Agricultura
El fin de una época
Los dueños de las tierras no viven ya sobre el terreno. Las tareas tradicionales, desde la siembra a la recogida de la cosecha, han desaparecido
Los campesinos se han ido en silencio, «víctimas de un etnocidio de rostro amable», como dice Marc Badal en «Vidas a la intemperie». Conviene tenerlo en cuenta al observar los movimientos políticos en la España vaciada y las primeras muestras de interés de las autoridades públicas en poner algún remedio a los escandalosos desequilibrios regionales y al problema de la despoblación. Llegan un poco tarde. Se encuentran, cuando han querido darse cuenta, con que el mundo campesino tradicional ha desaparecido. Esta fractura histórica ha sucedido en un período de tiempo sorprendentemente breve.
En los pueblos que sobreviven, la actividad agraria ha dejado de ser el eje del entramado social. Se impone la mecanización e industrialización del campo. El «negocio» se maneja desde oficinas lejanas con un ordenador, mientras en el ámbito rural prolifera, si hay suerte, la economía de servicios. Los dueños de las tierras no viven ya sobre el terreno. Las tareas tradicionales, desde la siembra a la recogida de la cosecha, han desaparecido. Los viejos molinos, las rumorosas aceñas junto al río, están abandonados, las artesas en las casas, arrumbadas y los hornos de pan, apagados. Pocos vecinos siguen cultivando el huerto familiar.

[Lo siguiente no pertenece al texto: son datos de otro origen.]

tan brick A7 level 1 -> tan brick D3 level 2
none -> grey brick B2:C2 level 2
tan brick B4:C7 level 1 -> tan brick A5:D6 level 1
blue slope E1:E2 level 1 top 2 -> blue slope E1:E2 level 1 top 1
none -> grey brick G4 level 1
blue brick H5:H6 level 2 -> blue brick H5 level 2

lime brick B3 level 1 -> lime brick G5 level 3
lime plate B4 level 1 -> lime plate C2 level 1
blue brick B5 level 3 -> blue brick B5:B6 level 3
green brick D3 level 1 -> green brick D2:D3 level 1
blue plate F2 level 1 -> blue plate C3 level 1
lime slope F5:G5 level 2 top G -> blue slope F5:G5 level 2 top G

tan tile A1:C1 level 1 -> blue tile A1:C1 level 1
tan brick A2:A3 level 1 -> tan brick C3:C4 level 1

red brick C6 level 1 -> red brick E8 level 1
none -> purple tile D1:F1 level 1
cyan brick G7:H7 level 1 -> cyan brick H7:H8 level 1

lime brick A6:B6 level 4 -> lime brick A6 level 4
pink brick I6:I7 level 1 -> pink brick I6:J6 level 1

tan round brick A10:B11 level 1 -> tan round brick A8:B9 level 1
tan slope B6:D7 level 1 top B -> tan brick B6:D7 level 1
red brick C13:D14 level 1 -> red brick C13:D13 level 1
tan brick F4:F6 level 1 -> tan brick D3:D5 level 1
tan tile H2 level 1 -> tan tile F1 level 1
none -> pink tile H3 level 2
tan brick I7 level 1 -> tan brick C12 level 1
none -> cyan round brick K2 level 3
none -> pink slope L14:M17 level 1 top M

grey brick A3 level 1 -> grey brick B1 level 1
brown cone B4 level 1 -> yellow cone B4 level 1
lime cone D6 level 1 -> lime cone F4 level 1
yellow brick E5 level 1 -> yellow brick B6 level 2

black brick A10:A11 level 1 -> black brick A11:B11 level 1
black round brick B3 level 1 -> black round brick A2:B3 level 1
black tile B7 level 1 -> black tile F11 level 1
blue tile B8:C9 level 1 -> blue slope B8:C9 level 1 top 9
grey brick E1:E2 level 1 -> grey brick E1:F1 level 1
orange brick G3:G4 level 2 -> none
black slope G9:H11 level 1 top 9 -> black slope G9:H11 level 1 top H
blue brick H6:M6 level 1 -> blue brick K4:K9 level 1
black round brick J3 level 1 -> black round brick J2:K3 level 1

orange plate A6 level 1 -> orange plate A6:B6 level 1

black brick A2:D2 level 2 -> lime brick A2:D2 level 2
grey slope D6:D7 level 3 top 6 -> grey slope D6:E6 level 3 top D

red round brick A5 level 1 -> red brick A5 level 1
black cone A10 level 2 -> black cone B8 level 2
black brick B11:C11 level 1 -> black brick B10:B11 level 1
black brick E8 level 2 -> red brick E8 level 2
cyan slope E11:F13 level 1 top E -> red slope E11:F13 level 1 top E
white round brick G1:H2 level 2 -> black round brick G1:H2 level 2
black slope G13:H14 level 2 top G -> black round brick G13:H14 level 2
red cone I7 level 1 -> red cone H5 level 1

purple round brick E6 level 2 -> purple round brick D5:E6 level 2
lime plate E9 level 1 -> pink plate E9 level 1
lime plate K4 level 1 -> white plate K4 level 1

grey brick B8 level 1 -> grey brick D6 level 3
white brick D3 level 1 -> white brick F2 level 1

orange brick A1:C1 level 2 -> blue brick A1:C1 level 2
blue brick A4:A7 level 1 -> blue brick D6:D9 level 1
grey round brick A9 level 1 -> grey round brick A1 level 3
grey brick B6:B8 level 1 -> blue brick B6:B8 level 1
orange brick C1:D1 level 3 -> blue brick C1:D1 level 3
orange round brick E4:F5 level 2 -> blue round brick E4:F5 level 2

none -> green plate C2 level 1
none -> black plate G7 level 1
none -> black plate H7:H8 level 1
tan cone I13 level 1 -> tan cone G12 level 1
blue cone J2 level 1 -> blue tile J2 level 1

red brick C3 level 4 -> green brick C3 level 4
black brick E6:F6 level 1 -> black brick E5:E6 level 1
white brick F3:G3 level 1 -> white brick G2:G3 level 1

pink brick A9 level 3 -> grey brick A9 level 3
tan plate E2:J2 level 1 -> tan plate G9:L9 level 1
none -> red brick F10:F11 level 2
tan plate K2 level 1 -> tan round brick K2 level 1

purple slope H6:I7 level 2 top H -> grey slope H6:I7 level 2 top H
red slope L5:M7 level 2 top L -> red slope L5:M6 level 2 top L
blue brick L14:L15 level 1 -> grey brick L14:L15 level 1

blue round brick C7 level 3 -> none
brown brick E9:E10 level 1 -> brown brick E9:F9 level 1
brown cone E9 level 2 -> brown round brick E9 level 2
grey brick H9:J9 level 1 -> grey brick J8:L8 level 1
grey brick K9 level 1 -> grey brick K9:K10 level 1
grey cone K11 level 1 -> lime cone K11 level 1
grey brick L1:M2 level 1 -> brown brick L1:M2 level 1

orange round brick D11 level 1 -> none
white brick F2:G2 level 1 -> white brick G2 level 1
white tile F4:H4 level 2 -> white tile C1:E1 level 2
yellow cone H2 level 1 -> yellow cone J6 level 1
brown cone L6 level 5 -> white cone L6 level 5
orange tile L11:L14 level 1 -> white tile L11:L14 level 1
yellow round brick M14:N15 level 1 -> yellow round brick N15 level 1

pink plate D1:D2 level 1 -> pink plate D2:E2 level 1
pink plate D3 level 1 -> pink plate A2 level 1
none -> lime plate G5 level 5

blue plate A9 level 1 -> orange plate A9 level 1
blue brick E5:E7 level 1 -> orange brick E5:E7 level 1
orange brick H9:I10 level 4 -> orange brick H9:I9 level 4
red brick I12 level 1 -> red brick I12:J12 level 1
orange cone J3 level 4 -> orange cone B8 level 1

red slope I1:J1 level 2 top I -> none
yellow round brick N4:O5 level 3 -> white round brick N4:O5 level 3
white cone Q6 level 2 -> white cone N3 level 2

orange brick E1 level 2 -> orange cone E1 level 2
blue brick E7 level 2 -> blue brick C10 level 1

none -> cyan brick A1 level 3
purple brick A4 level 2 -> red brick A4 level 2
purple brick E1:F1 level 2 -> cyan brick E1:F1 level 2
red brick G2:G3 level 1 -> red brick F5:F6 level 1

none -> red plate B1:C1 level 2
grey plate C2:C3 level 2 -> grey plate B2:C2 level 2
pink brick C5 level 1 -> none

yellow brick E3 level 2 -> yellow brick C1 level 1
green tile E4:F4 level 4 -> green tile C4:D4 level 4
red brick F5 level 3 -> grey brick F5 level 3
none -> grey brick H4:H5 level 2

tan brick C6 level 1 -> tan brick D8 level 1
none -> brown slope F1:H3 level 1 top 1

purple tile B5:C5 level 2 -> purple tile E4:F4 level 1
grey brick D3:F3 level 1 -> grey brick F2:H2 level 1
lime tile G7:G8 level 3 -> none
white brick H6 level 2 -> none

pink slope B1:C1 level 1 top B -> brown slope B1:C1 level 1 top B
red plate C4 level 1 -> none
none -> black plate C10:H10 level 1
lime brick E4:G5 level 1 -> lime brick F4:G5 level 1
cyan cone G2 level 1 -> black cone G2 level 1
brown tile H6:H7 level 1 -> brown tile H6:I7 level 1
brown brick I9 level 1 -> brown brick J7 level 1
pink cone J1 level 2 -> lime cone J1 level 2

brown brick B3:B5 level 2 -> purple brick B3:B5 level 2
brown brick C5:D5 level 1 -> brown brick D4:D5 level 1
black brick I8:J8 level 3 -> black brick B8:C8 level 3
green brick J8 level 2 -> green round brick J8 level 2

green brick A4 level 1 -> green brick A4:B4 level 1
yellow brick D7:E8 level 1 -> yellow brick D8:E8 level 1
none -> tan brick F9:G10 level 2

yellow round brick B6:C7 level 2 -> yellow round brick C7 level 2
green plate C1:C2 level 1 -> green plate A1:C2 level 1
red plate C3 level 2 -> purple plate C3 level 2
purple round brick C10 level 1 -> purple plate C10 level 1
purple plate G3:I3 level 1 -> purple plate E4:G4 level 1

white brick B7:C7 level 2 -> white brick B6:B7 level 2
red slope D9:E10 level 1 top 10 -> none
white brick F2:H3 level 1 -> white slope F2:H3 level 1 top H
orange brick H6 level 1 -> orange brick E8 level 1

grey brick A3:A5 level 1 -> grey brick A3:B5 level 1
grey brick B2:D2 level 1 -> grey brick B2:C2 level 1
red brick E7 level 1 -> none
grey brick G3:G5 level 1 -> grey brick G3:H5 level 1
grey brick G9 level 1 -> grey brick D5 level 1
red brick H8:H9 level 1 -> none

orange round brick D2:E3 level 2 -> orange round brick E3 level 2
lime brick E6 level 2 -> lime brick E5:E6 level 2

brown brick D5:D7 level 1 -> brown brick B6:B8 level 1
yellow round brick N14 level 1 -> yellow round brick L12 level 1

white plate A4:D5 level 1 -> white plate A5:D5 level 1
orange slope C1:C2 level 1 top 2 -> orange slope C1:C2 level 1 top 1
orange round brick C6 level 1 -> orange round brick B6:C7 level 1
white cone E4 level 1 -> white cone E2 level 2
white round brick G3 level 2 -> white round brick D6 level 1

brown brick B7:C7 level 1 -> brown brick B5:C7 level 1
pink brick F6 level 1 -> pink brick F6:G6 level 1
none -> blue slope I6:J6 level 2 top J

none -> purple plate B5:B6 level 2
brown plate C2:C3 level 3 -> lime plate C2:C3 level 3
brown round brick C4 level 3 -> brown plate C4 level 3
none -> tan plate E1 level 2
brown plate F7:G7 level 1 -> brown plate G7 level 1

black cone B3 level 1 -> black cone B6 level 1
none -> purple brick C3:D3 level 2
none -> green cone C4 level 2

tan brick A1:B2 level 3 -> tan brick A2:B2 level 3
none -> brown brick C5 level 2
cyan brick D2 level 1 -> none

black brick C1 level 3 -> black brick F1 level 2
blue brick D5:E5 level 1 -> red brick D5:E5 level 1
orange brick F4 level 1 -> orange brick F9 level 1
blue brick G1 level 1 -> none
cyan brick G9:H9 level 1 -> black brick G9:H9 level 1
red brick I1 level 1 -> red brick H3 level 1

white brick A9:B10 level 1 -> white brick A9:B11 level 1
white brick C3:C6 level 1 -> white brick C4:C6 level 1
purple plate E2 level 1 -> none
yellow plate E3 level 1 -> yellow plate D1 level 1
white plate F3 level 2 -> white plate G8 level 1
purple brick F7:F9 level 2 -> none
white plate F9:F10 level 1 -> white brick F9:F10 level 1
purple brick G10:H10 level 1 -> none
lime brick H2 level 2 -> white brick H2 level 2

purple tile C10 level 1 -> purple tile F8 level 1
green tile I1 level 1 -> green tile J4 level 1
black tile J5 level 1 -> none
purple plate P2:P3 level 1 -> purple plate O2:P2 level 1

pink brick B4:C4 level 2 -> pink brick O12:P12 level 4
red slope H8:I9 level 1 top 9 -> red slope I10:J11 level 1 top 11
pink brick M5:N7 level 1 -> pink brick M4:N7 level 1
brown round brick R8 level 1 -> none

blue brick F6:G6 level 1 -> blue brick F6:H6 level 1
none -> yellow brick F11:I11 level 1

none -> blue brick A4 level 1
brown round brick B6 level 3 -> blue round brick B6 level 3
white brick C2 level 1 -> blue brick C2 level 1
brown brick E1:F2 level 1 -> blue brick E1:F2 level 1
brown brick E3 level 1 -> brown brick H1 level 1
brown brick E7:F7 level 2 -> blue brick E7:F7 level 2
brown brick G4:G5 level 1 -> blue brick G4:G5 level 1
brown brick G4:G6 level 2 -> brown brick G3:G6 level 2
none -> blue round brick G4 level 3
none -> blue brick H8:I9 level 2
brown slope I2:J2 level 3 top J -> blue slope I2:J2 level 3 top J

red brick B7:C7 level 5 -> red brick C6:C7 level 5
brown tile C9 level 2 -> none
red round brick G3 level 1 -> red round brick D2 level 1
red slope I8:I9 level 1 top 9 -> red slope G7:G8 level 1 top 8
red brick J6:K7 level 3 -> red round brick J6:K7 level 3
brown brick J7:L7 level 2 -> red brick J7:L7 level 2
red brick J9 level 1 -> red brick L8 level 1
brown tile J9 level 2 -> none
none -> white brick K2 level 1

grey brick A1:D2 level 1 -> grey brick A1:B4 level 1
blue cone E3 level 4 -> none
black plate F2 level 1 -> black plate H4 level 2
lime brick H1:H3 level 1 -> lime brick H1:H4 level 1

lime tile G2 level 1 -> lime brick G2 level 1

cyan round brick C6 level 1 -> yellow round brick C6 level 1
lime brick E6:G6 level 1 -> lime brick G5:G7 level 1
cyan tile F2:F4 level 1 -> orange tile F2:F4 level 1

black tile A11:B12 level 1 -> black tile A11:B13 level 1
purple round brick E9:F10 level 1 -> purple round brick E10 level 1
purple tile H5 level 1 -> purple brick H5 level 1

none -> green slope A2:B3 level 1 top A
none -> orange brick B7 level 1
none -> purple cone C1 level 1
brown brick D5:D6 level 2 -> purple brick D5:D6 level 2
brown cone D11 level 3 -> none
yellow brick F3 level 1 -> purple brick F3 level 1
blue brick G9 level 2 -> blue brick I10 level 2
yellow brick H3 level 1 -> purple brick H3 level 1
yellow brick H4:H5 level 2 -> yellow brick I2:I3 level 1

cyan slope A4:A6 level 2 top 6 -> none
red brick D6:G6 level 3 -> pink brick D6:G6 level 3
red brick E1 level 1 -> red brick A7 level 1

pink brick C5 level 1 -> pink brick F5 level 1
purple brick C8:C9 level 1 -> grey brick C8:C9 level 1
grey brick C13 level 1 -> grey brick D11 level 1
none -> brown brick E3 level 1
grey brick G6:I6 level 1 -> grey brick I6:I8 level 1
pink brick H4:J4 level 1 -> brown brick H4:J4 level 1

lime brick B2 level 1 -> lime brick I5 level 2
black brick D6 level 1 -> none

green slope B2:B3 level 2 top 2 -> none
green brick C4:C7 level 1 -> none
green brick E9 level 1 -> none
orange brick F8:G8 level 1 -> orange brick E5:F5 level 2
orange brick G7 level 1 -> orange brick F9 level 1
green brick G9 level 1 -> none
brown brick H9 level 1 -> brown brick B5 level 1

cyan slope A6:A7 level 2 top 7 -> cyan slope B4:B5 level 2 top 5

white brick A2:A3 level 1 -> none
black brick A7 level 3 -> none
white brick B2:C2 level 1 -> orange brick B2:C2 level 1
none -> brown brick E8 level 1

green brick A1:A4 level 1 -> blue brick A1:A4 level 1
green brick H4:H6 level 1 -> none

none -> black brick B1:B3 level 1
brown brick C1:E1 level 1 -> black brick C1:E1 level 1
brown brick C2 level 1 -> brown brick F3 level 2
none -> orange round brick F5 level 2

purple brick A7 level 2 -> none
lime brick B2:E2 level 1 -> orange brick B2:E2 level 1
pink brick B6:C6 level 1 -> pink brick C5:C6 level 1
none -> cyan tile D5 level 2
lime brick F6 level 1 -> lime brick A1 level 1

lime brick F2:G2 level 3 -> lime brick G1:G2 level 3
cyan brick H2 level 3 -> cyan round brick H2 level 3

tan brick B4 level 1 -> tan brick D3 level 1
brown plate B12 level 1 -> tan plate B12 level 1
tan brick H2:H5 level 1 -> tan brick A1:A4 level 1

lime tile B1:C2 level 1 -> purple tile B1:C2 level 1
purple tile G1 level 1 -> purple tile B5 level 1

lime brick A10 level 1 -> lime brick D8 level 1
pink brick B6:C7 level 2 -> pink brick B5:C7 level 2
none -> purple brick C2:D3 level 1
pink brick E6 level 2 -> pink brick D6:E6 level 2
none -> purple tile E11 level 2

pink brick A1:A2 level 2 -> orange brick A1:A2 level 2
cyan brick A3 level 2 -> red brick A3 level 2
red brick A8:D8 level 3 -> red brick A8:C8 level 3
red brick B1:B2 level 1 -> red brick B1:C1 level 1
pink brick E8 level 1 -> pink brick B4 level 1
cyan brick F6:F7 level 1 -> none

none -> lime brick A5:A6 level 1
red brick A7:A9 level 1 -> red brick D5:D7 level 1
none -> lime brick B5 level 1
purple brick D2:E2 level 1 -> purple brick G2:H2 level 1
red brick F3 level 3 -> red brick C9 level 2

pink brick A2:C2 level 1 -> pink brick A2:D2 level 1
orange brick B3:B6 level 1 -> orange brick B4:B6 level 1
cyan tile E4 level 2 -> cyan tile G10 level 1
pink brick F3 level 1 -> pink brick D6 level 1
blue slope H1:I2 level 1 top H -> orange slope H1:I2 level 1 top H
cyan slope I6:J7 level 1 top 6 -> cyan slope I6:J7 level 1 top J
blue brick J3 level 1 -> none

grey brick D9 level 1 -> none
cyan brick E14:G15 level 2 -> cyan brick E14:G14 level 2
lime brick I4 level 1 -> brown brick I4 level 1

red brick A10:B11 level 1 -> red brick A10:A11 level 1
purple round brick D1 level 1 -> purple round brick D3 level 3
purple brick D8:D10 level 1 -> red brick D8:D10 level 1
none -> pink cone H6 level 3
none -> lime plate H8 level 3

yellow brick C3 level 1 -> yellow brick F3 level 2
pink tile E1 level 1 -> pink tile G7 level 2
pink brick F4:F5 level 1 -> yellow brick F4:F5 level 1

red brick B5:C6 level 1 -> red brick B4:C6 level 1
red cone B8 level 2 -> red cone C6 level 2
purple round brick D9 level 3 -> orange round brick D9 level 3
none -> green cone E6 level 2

Los supervivientes de edad provecta pasan las horas muertas ante el televisor. Para los escasos jóvenes que quedan el trabajo y la diversión están en la ciudad cercana. Hay un constante trasiego de coches. Los viejos residentes se encuentran en la calle con vecinos desconocidos con los que casi ni se saludan. Apenas quedan ya en el pueblo familias numerosas, que fueron la base de la socialización del campo. Las familias van quedando atomizadas como las de la ciudad, pero mucho más envejecidas. La irresistible atracción del piso sigue prevaleciendo, a pesar de la pandemia, sobre la casa de siempre. El trabajo productivo y la esfera doméstica –dice Marc Badal– ya no son indisociables. Igual que en la ciudad, todos van de casa al trabajo y del trabajo a casa.
La magnitud de esta transformación histórica del campo salta a la vista. Los tentáculos de la ciudad se han apoderado, para bien o para mal, de la vida de los pueblos, y la revolución tecnológica, que no ha hecho más que empezar, producirá en poco tiempo cambios inimaginables en la ya difuminada relación campo-ciudad. De momento queda el consuelo de que la colonización urbana aún no es completa. Todavía hay más silencio y está más cerca la Naturaleza, aún se siente en el pueblo el paso de las estaciones y aún permanece la memoria de las generaciones anteriores bajo las piedras, entre las ruinas.